YOUR OBJECTIVE:
Please reproduce every row below verbatim, leaving out the pictures.

DATA SHOWN:

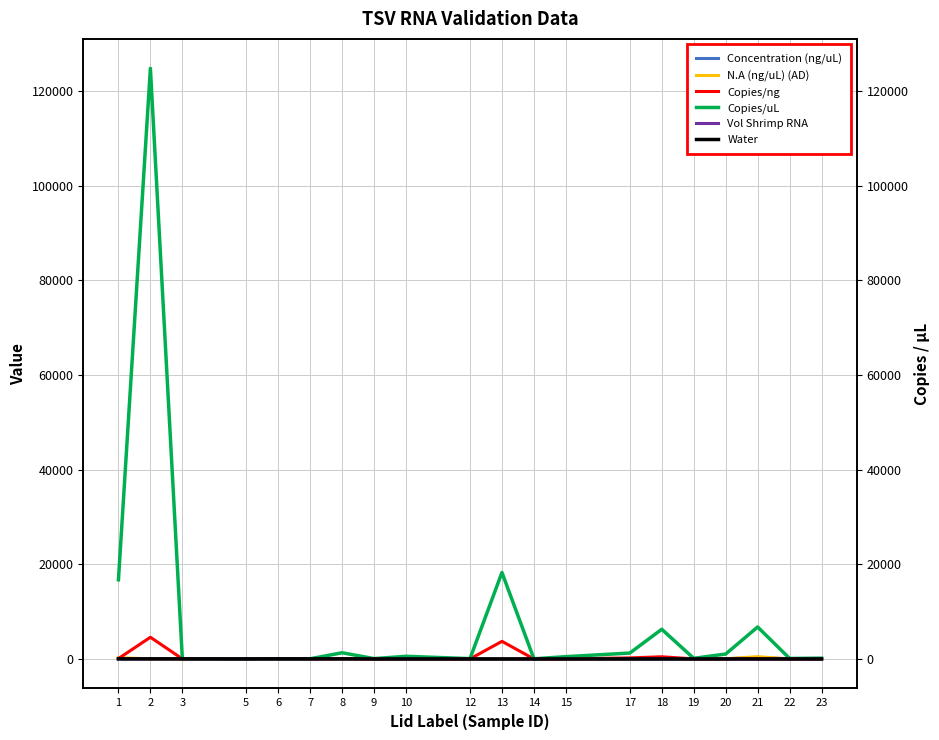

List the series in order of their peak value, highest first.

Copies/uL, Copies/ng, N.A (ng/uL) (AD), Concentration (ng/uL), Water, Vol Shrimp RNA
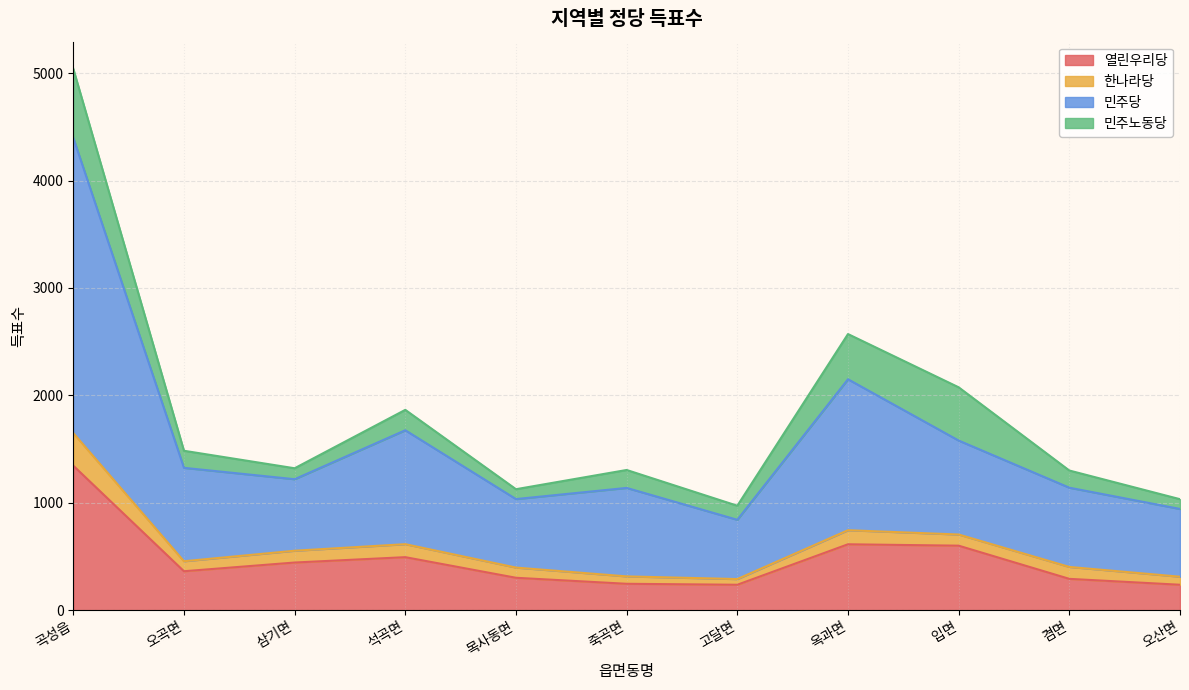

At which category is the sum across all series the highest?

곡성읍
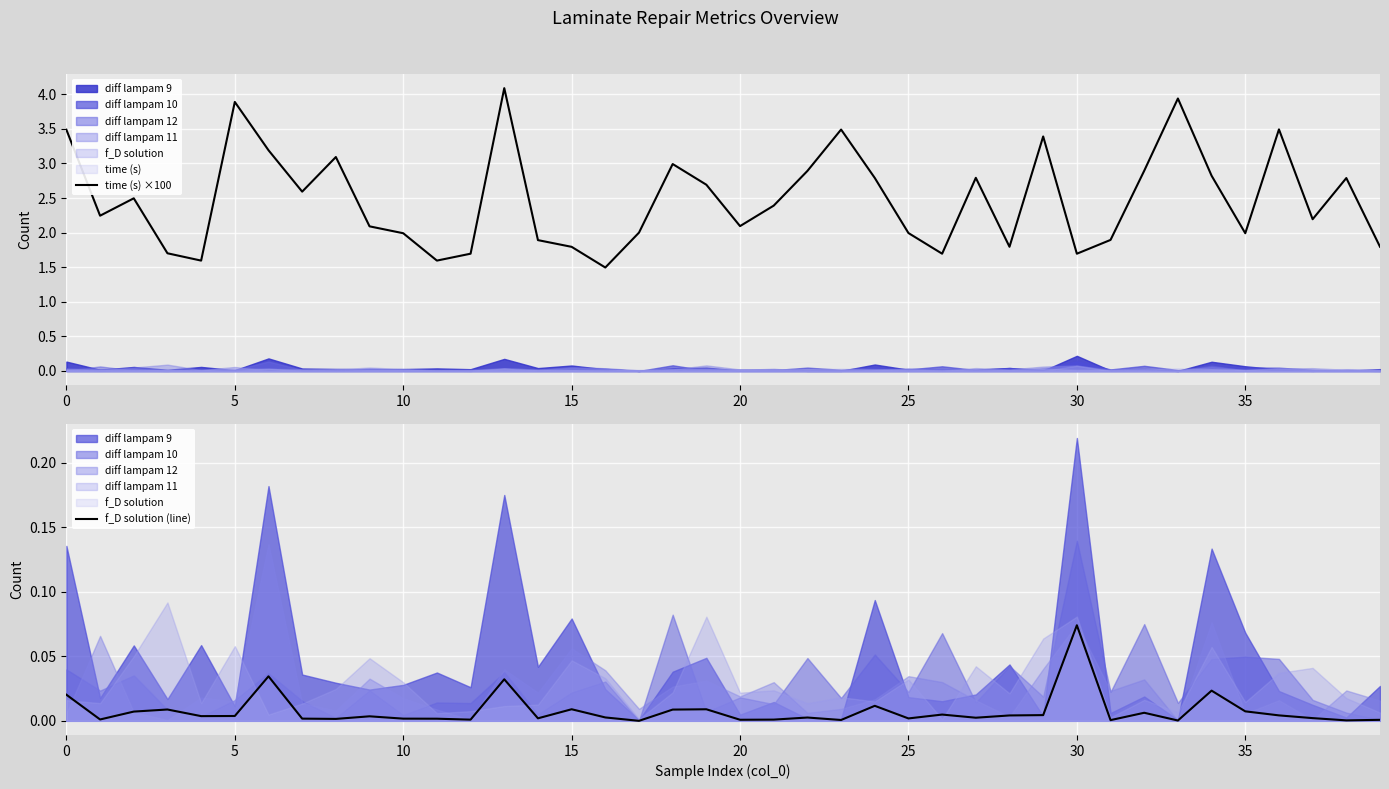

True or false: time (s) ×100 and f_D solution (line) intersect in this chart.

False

OUTPUT OF THE EXERCISE:
List the series in order of their peak value, highest first.

Copies/uL, Copies/ng, N.A (ng/uL) (AD), Concentration (ng/uL), Water, Vol Shrimp RNA

At which category is the sum across all series the highest?

곡성읍

True or false: time (s) ×100 and f_D solution (line) intersect in this chart.

False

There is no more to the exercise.